- ZADANIA DO WYKONANIA:
1. Zredaguj fragment tekstu o dziecięcej ciekawości między słowami „Co zatem należy” a „wskazywania czegoś palcem.”, włącznie. Zamień w nim „mydło w płynie” na „płyn do naczyń”.
2. Co tekst o dziecięcej ciekawości wskazuje jako pierwszą i najważniejszą rzecz, którą należy robić?

- WYODRĘBNIONY TEKST:
▬▬▬▬▬▬▬▬▬▬
Dziecięcej dociekliwości i ciekawości (nawet jeśli czasem potrafi przytłoczyć i przycisnąć niczym ciężki, gorący kamień w upalny dzień) nie należy gasić. Ją należy podlewać jak kwiat, który dzięki odpowiedniej pielęgnacji puści piękne pąki i cudownie się rozrośnie. Wierzcie mi, że trud włożony we wspólne bycie z dzieckiem, poważne jego traktowanie, w przyszłości zaprocentują.

Schowek_a04

Co zatem należy robić, aby tak się stało? Po pierwsze i najważniejsze: ROZMAWIAĆ z dzieckiem. Pytać je o otaczającą rzeczywistość, zjawiska atmosferyczne, cykliczność pór roku (Jak myślisz, dlaczego gwiazdy świecą? Jak myślisz, dlaczego księżyc świeci? Dlaczego ślimak ma muszlę? Dlaczego niebo jest niebieskie?). Dociekać (co się stanie, gdy do wody dodamy mydło w płynie i energicznie je wymieszamy? Jak powstaje piana?). Eksperymentować. Wspólnie się nad czymś zastanawiać (Dlaczego samochód ma cztery koła a nie trzy?). Wspólnie się bawić, zarówno w domu, jak i na dworze. Wyszukiwać w rozmaitych sytuacjach możliwości do pytania: “Dlaczego?” Próbując wspólnie zastanawiać się nad możliwą odpowiedzią. Opowiadając i czytając bajki, porządkujące wiedzę o świecie. Nie przeszkadzając, nie zniechęcając, nie zabraniając okazywania ciekawości oraz wskazywania czegoś palcem.
▬▬▬▬▬▬▬▬▬▬
Zapisy źródłowe

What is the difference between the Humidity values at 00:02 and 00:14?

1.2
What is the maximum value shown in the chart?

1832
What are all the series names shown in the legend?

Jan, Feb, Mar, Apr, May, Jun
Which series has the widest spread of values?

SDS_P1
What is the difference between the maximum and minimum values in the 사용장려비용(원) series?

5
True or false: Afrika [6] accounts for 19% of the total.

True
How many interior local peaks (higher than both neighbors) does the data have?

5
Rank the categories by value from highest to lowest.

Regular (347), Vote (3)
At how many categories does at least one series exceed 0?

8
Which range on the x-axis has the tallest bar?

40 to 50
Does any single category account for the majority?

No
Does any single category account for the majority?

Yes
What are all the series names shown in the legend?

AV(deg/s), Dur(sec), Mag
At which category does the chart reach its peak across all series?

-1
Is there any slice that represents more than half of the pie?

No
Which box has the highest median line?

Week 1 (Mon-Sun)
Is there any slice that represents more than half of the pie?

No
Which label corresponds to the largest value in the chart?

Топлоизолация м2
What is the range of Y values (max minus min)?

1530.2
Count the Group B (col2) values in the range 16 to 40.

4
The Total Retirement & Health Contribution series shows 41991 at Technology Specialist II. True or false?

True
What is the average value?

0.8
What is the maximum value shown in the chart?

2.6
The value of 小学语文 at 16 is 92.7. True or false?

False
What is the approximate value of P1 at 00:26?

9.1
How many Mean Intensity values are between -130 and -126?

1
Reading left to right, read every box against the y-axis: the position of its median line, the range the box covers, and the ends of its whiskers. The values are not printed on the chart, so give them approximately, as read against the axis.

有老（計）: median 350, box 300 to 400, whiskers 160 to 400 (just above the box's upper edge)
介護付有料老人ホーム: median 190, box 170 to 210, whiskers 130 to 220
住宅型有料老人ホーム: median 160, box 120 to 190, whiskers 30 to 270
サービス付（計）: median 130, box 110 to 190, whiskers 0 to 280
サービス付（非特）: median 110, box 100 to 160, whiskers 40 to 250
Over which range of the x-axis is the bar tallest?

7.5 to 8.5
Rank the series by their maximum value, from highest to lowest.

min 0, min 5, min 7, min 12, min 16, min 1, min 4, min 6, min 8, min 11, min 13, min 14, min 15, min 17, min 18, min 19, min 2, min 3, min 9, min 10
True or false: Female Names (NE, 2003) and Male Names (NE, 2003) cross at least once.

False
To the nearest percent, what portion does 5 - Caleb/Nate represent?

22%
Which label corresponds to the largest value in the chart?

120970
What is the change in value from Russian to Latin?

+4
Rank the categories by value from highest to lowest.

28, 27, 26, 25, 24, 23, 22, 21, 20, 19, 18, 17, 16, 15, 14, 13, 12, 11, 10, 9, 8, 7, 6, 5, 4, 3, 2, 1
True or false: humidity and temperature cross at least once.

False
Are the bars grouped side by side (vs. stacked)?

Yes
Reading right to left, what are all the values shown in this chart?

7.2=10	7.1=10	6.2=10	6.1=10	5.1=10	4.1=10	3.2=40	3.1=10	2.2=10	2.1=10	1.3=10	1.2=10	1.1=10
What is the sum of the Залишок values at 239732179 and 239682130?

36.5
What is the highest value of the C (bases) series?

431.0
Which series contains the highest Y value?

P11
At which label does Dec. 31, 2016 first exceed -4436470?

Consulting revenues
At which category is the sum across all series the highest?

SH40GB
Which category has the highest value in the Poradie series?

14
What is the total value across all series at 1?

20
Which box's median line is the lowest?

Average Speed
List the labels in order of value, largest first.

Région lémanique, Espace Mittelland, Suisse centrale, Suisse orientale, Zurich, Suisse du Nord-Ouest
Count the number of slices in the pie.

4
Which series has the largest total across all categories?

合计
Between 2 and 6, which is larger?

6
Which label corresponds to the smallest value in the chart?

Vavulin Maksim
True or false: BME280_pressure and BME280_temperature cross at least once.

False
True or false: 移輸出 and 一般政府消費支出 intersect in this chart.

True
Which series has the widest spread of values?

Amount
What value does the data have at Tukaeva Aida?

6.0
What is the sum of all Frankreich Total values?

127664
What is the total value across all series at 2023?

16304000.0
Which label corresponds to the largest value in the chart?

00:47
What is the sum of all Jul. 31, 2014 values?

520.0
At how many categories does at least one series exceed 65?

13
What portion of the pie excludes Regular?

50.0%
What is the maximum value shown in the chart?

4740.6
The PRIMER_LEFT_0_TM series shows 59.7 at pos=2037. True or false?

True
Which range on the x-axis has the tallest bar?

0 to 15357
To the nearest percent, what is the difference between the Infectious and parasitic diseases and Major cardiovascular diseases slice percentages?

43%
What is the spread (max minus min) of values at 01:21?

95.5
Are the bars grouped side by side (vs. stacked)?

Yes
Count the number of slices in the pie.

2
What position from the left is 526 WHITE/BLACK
▬▬▬▬▬▬▬▬▬▬
- NUMEROWANE ODPOWIEDZI:
1.
Co zatem należy robić, aby tak się stało? Po pierwsze i najważniejsze: ROZMAWIAĆ z dzieckiem. Pytać je o otaczającą rzeczywistość, zjawiska atmosferyczne, cykliczność pór roku (Jak myślisz, dlaczego gwiazdy świecą? Jak myślisz, dlaczego księżyc świeci? Dlaczego ślimak ma muszlę? Dlaczego niebo jest niebieskie?). Dociekać (co się stanie, gdy do wody dodamy płyn do naczyń i energicznie je wymieszamy? Jak powstaje piana?). Eksperymentować. Wspólnie się nad czymś zastanawiać (Dlaczego samochód ma cztery koła a nie trzy?). Wspólnie się bawić, zarówno w domu, jak i na dworze. Wyszukiwać w rozmaitych sytuacjach możliwości do pytania: “Dlaczego?” Próbując wspólnie zastanawiać się nad możliwą odpowiedzią. Opowiadając i czytając bajki, porządkujące wiedzę o świecie. Nie przeszkadzając, nie zniechęcając, nie zabraniając okazywania ciekawości oraz wskazywania czegoś palcem.

2. Rozmawiać z dzieckiem.